Another group, Christian Friends of Israeli Communities, last year donated $200,000 from US churches to help build Jewish settlements in Judea and Samaria.

"Judea and Samaria were given to the Jews by God, and I cannot see the United States of America taking this land and giving it to a known terrorist," said religious broadcaster Pat Robertson, referring to Palestinian leader Yasser Arafat.

Such views, heard widely on Christian radio and television - and increasingly picked up in the Muslim media - are harshly criticized as counterproductive and theologically misguided by most other American Christian groups, including a significant number of evangelicals.

"Christian Zionists have turned their biblical interpretation into a political ideology that is aligning itself with the most extreme forms of Zionism in Sharon's own coalition," said Donald Wagner, religion professor at North Park University in Chicago and a co-founder of Evangelicals for Middle East Understanding.

Gerard Powers, director of the international justice and peace office at the US Conference of Catholic Bishops, agreed the Christian Zionist view is too one-sided. "You have to try to understand the legitimate aspirations of both sides," he said.

Others say Christian Zionists are ignoring the suffering of Palestinian Christians, whose roots in the area go back to the early church.

Bauer, president of American Values, a conservative think tank, counters that a Palestinian state "will be used as a launching pad for more terrorist attacks against Israel."

Christian Zionism is based on a theology called dispensationalist that emphasizes a literal reading of prophetic and apocalyptic passages in the Bible.

Dispensationalists believe that the regathering of the Jewish people in Israel is foretold in Scripture, and that Israel will play a key role in end times events.

This theology is embraced by about a quarter to a third evangelical Protestants in the United States, or as many as 17 million Americans, estimates Timothy Weber, a church historian and president of Memphis Theological Seminary.

By pushing the Mideast initiative, Bush risks alienating these evangelical voters.
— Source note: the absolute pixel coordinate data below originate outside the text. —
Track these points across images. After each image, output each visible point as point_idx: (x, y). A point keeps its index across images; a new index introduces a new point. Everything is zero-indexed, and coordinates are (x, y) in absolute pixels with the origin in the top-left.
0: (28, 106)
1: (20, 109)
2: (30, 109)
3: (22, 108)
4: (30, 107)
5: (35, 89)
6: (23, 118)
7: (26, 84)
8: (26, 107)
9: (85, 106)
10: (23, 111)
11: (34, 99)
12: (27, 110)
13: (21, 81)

Yet the Rev. Jerry Falwell, who in the past opposed the creation of a Palestinian state, now says he is willing to accept one with reservations -but only because Bush is behind the plan.

"I love and trust President Bush so much, I will go with him almost anywhere," said Falwell, a televangelist well-known in the United States.
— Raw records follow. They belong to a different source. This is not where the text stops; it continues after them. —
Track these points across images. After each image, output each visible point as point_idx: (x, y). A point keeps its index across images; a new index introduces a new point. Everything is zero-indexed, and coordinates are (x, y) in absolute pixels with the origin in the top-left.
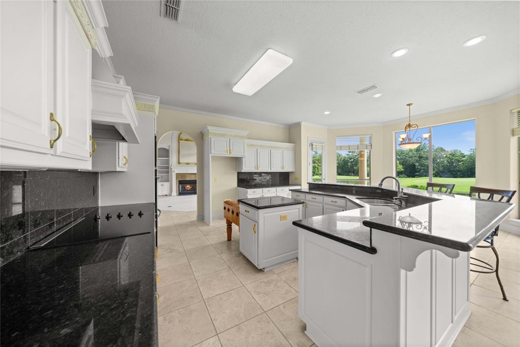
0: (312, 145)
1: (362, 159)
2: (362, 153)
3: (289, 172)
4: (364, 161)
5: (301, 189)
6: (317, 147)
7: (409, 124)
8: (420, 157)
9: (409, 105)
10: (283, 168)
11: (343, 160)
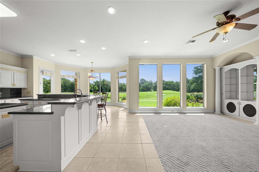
0: (43, 72)
1: (77, 83)
2: (76, 80)
3: (21, 88)
4: (77, 84)
5: (33, 98)
6: (47, 73)
7: (92, 70)
8: (104, 84)
9: (92, 63)
10: (14, 85)
11: (71, 84)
Activism from churches supporting the peace plan - modest until now - has intensified, partly in reaction to the anti-road map efforts.

Churches for Mideast Peace, a coalition of 18 mainline Protestant and Catholic groups, has been sending out e-mail alerts to 4,000 grass-roots organizers, urging them to contact their congressional representatives to back the road map.

Corinne Whitlach, the coalition's director, sees one of the group's jobs as "tempering the extremists" - although some Jewish and evangelical groups consider it to be biased toward the Palestinians.

"We recognize there are wide differences in interpreting theology," Whitlach said.